Einmal aber, bei der Rückkehr, bat sie mich, sie in ihrem Haus zu besuchen, um ihr meine Frau vorzustellen, die sie nur flüchtig gesehen hatte, kaum wahrgenommen. Alba war nicht aus unserem Dorf, und sie wünschte, so sagte sie mir, sich persönlich ein Urteil zu bilden über den mit Alba getanen Erwerb seitens der örtlichen Bevölkerung: vielleicht empfand sie es, aufgrund ihrer Stellung, wie ihre Ahnen als Pflicht, über alle zu wachen, alle zu kennen. Ich war geschmeichelt von dieser Aufmerksamkeit, bereitete mich auf den Besuch vor, und insbesondere versuchte ich, meine Frau vorzubereiten, und brachte ihr in Erinnerung, wer die Signora war und aus welchem Geschlecht, und ihre Gewohnheiten.
Als wir uns zu ihrem Anwesen begaben, war es die Signora, die uns öffnete, wir schritten durch die zwei Salons und wurden in der Küche empfangen.

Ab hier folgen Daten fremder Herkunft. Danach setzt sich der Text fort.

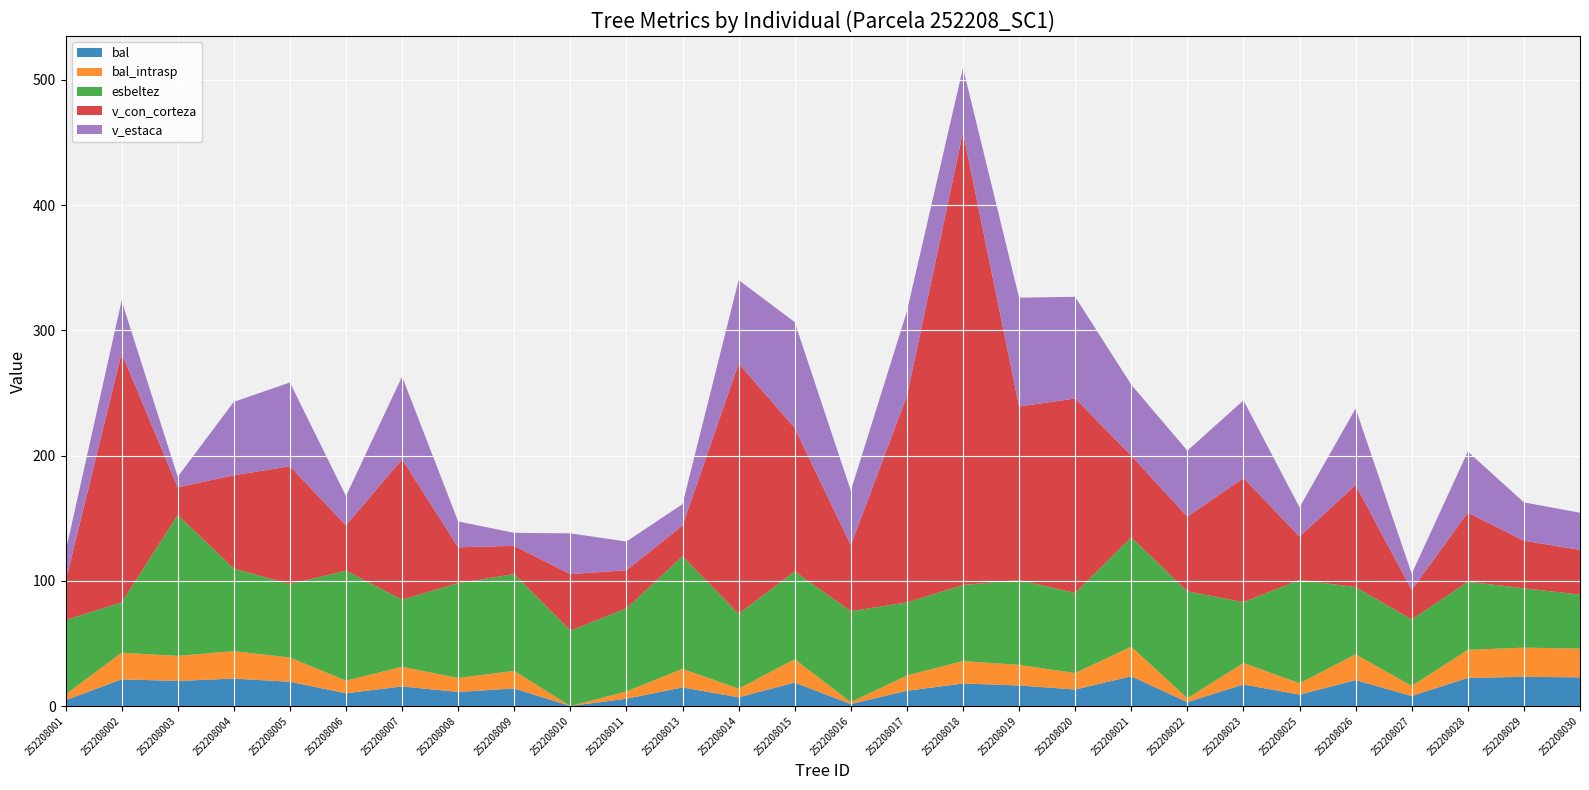

Reading right to left, what are all the values shown in this chart?

bal: 252208030=22.9	252208029=23.3	252208028=22.4	252208027=8.0	252208026=20.6	252208025=9.1	252208023=17.2	252208022=3.1	252208021=23.7	252208020=13.1	252208019=16.4	252208018=18.0	252208017=12.2	252208016=1.6	252208015=18.7	252208014=6.9	252208013=14.8	252208011=5.8	252208010=0.0	252208009=14.0	252208008=11.2	252208007=15.6	252208006=10.1	252208005=19.4	252208004=21.9	252208003=20.0	252208002=21.3	252208001=4.6
bal_intrasp: 252208030=22.9	252208029=23.3	252208028=22.4	252208027=8.0	252208026=20.6	252208025=9.1	252208023=17.2	252208022=3.1	252208021=23.7	252208020=13.1	252208019=16.4	252208018=18.0	252208017=12.2	252208016=1.6	252208015=18.7	252208014=6.9	252208013=14.8	252208011=5.8	252208010=0.0	252208009=14.0	252208008=11.2	252208007=15.6	252208006=10.1	252208005=19.4	252208004=21.9	252208003=20.0	252208002=21.3	252208001=4.6
esbeltez: 252208030=43.1	252208029=47.4	252208028=54.4	252208027=53.1	252208026=53.6	252208025=82.5	252208023=48.6	252208022=85.4	252208021=87.3	252208020=64.0	252208019=67.8	252208018=60.7	252208017=58.4	252208016=72.6	252208015=70.1	252208014=59.8	252208013=89.9	252208011=66.3	252208010=60.2	252208009=77.3	252208008=75.8	252208007=53.7	252208006=87.8	252208005=58.6	252208004=66.0	252208003=112.5	252208002=40.2	252208001=59.4
v_con_corteza: 252208030=35.7	252208029=38.0	252208028=55.3	252208027=23.6	252208026=81.5	252208025=34.6	252208023=99.1	252208022=59.6	252208021=65.3	252208020=155.3	252208019=138.5	252208018=361.6	252208017=164.8	252208016=52.7	252208015=114.6	252208014=199.8	252208013=24.6	252208011=30.5	252208010=45.1	252208009=22.5	252208008=28.6	252208007=112.1	252208006=36.1	252208005=94.1	252208004=74.5	252208003=22.1	252208002=199.2	252208001=30.7
v_estaca: 252208030=29.7	252208029=30.6	252208028=48.7	252208027=12.9	252208026=61.2	252208025=23.3	252208023=62.0	252208022=52.7	252208021=56.6	252208020=81.2	252208019=86.9	252208018=51.4	252208017=67.6	252208016=43.5	252208015=84.5	252208014=66.7	252208013=17.1	252208011=22.9	252208010=32.6	252208009=10.4	252208008=20.7	252208007=66.1	252208006=23.4	252208005=66.9	252208004=58.6	252208003=8.4	252208002=41.8	252208001=23.9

Dort ließ sie uns, im Stehen, zwei Glas Wein servieren, ohne sich zu beteiligen, und beobachtete Alba, ohne das Gespräch allzu sehr anzuregen; aber man wusste, dass die Signora die Worte nicht besonders liebte. Das Schweigen erlaubte uns, uns umzuschauen, einen so intimen Ort im Hause meiner Kundin näher kennen zu lernen, einen Ort, zu dem nur wenige im Dorf behaupten konnten, vorgedrungen zu sein. Die Küche hatte nichts Außergewöhnliches an sich, aber hinter einer angelehnten Türe erschien das Innere einer Waschküche; meine Frau starrte unverwandt in jene Richtung, und da entdeckte auch ich, dass eine ganze Wand der Waschküche eingenommen wurde von langen, übereinander hängenden Reihen von Schöpflöffeln, Schöpflöffeln aller Art, aus Holz und Metall, in den wunderlichsten Formen und Größen. Sicher Hunderte.
„Aber Signora, was machen Sie mit all diesen Schöpfern?“, wollte Alba wissen. Und es war, als ob ein riesiger Tropfen sich langsam gebildet hätte und plötzlich, durch sein Eigengewicht, herabgefallen und am Boden zerplatzt wäre. Oder mir zwischen meinen Hals und Kragen gefallen wäre, eisig. Die Signora schien nicht verstanden zu haben, ihr Gesicht zeigte keine Regung, die Frage blieb ohne Antwort. Augenblicke später wurden wir verabschiedet, mit weniger offenkundiger Herzlichkeit als bei unserer Ankunft. Ich wollte mich noch einen Moment aufhalten und deutete meiner Frau, vorauszugehen.
„Signora, ich hoffe, Sie mögen entschuldigen … Meine Frau … Sehen Sie …“
„Ich wüsste nicht, Giuseppe, was ich Euch entschuldigen müsste. Auf Wiedersehn, auf Wiedersehn“, machte sie, mich beinahe zur Tür hinausstoßend. Es gab kein Wiedersehen, ich wurde nicht mehr ins Haus Zuanil gerufen, hörte nicht mehr die Glocke, die von der Hand der ehrenwerten Dame gezogen wurde, in Sturmesnächten. Man sagte mir, viel später, dass sie immer trauriger und böser wurde. Sie zürnte den Bauern, zieh sie des Betrugs, versuchte sie zu kränken, und einmal, als sie sich in das Haus eines ihrer Pächter begeben hatte wegen eines Streits um die Ernte, hatte sie in einen Kochtopf uriniert.